天ぷら油を燃料に利用 県が回収事業へ

和歌山県は、家庭用の使用済み天ぷら油を回収し、CO2削減効果の高い燃料などに利活用する仕組みの構築を目指し、7月1日から和歌山、海南、有田の3市で行う回収の実証事業に協力するモニターを募集している。

石油元売り最大手のENEOS(エネオス)㈱が、旧和歌山製油所(有田市)で持続可能な航空燃料(SAF)の製造事業の実施を目指していることを受けての取り組み。

回収するのは植物性食用油(消費期限切れを含む)に限る。モニターは3000人を目標とし、廃油の量や回収頻度などのデータを取り、県内家庭からSAFの原料がどの程度供給できるのか、持続的に可能なのかなどを検証する。

回収拠点は3市のスーパー、廃品回収事業所、市役所、県庁など35カ所に設置。モニター登録した人には6月21日以降、各拠点で回収専用ボトルを配布し、7月1日から廃油の持参を受け付ける。

実証期間は2026年3月末まで。回収拠点は追加する場合がある。今回の実証事業で回収した廃油はバイオディーゼルに精製し、収集・運搬車や、大阪・関西万博の建設工事建機の燃料などに活用する予定。

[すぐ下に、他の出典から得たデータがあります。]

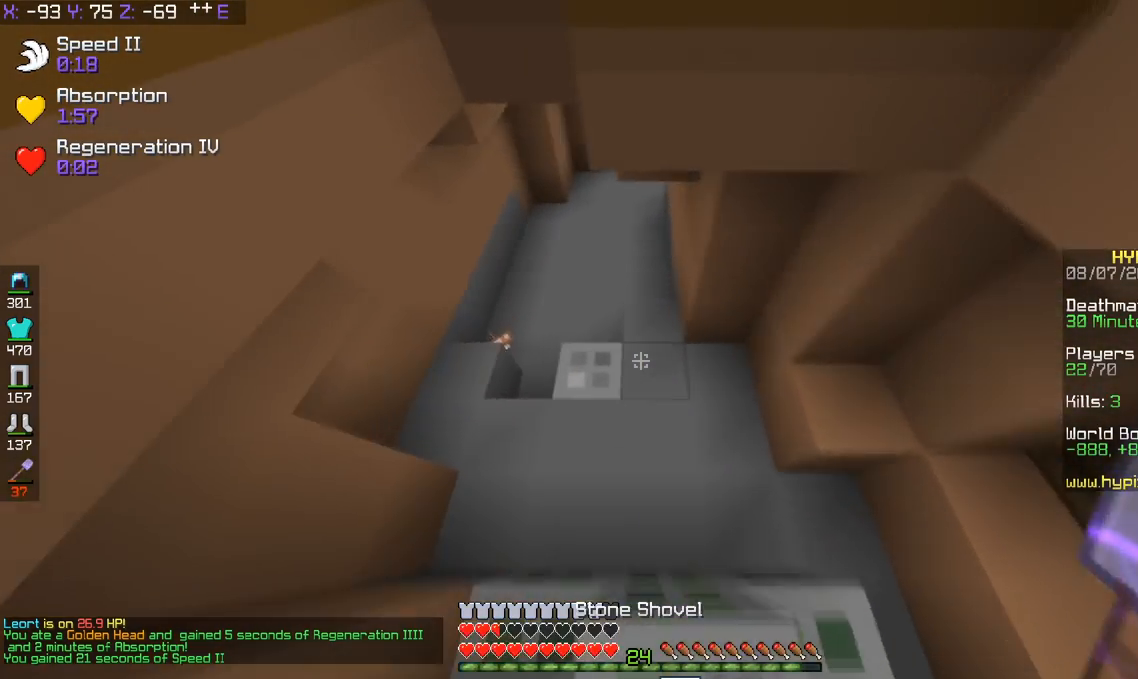
{"keys": ["w"], "events": [[67, "a", "up"]]}
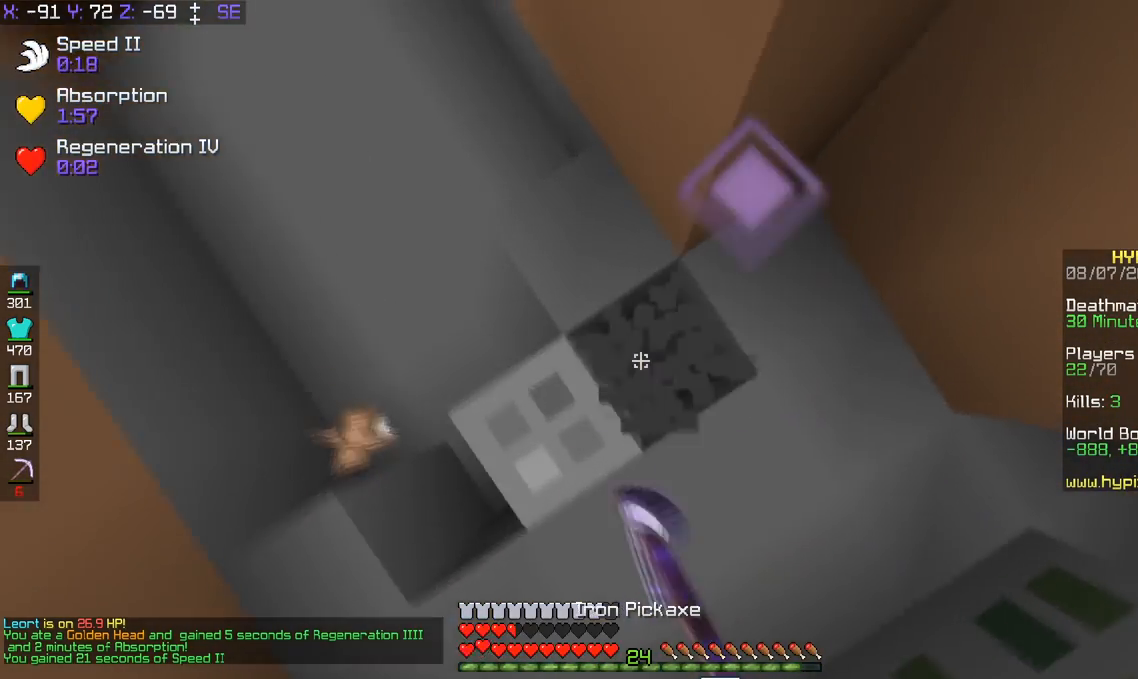
{"keys": [], "events": [[17, "w", "up"], [117, "d", "down"], [217, "s", "down"], [250, "d", "up"], [384, "s", "up"]]}
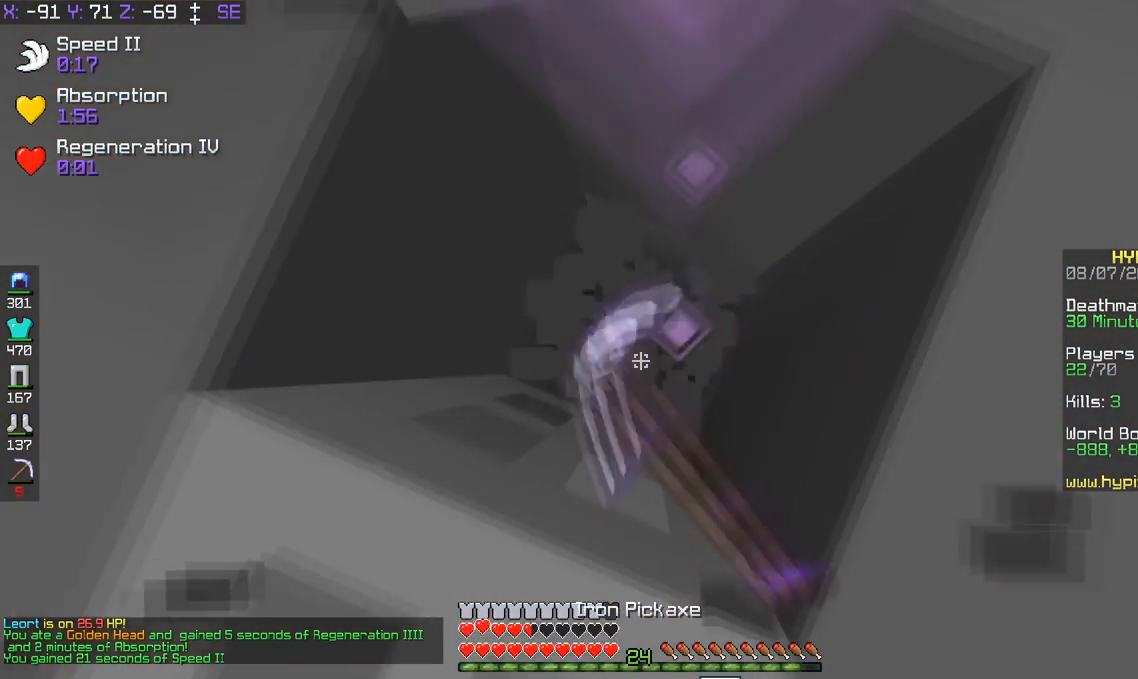
{"keys": ["a"], "events": [[17, "a", "down"], [317, "a", "up"], [384, "a", "down"]]}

事業の詳細は県成長産業推進課ホームページに掲載。モニター登録はウェブフォームから。

廃油の収集・運搬などは植田油脂㈱(大阪府大東市)が行い、6月11日に県庁で県と同社は連携協定を締結する。

岸本周平知事は5日の定例記者会見で「今まで何気に捨てていた天ぷら油が航空機の燃料になる、そういう社会を目指しているということを一人でも多くの人に知ってもらい、モニターに参加してもらいたい」と県民に呼びかけた。